Essentially, this is a case where someone’s life was totally uprooted due to T-Mobile failing to verify the identity of a debt collector who was impersonating a law enforcement officer. And this is just one example of many of how location data can be misused.

Apparently the bail bonds industry, which employs bounty hunters to track down people who are trying to run away after bonding out of jail and skipping court, is a major reason as to why location data is being leaked. Bounty hunters commonly have access to location data, making their job far easier.
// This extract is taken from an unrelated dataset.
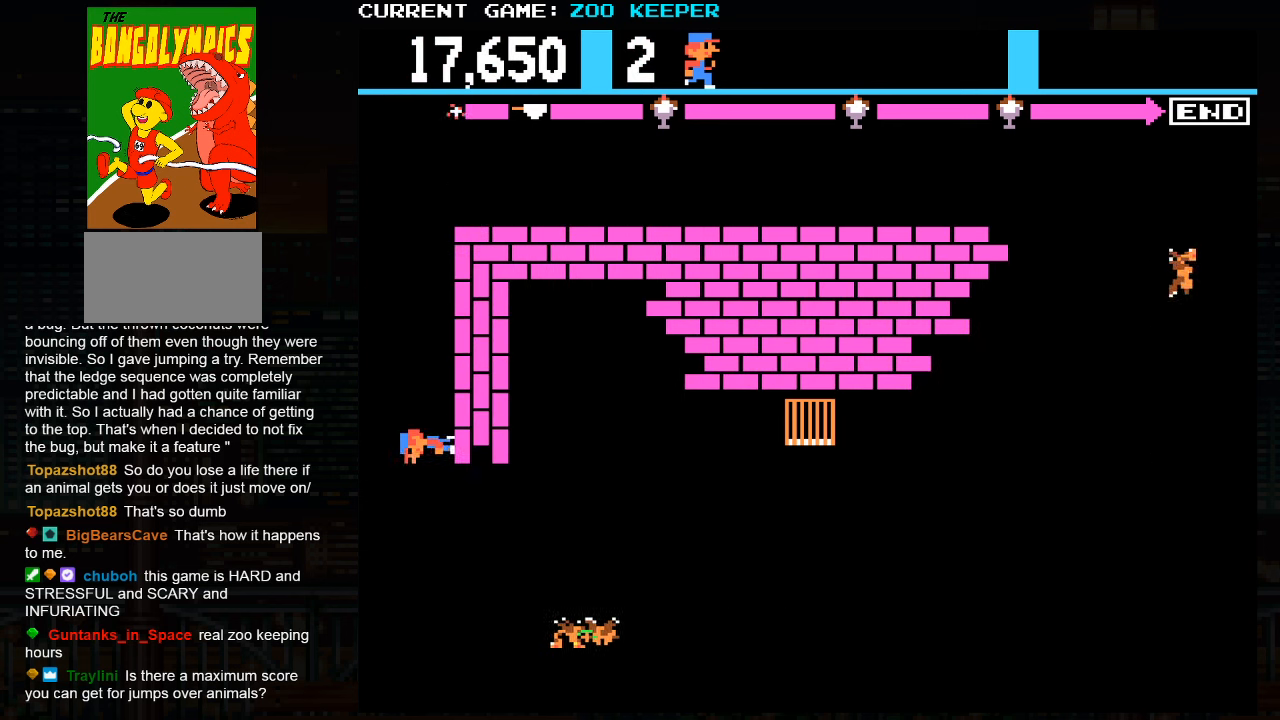
Gameplay with a controller (arcade stick); each line is a JSON object with the inputs held at the frame after it (dt_ms = milliseconds from this image to that frame). "events" lists button and stick changes between this image and that frame as [ms after this image, input, new state], when the widget could be followed in between. Not read: L3 R3.
{"dt_ms": 500, "buttons": [], "left_stick": "up", "events": [[183, "left_stick", "up"]]}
A website called Microbilt offered location verification of any cell phone number for $5, and real-time tracking for $13. This location data can then be accessed by literally anyone with a little money, including bail bondsmen, debt collectors, stalkers, criminals, and hackers. It is clear how this compromises the privacy of all smart phone users, and can cause life threatening situations.

Microbilt is not the only company which sells user’s location data. Securus is a company that intended to sell location data to law enforcement officers without a warrant. Aside from revealing that law enforcement can track someone’s location data without a warrant, which may be illegal, Securus was hacked and the location data was leaked, allowing any criminal to obtain the data. Even worse, Securus was easy to hack, and anyone with a little computer knowledge could have done it.

In summary, smartphone location data is critical to the function of apps like Google Maps and Uber, but this is a double-edged sword since the location data is then collected by cell phone carriers and 3rd party firms, and this data can apparently end up in the hands of anyone who can pay. Essentially, an entire economy has sprung up for this since location data can be sold for money, to anyone willing to pay like bounty hunters and criminals. Further, the Securus incident proves that firms which are selling smartphone data do not properly encrypt the data, making it easy for hackers to obtain the data, from which point the data can end up in the hands of anyone. Even the cell phone carriers can easily be tricked into giving the location data to anyone.

In order to have privacy and protect your life it is therefore critical for you to turn off your location data. Many apps on a phone also collect location data, even apps that really do not need such data, so it is important to go through the settings of every app and turn off location data in all of them. This is perhaps a difficult situation, since turning off location data ruins the functionality of Google Maps and ridesharing apps like Uber and Lyft. At the least, smartphone users should turn off location data for all the apps that don’t really need location data, since such apps may be selling the location data to 3rd party firms.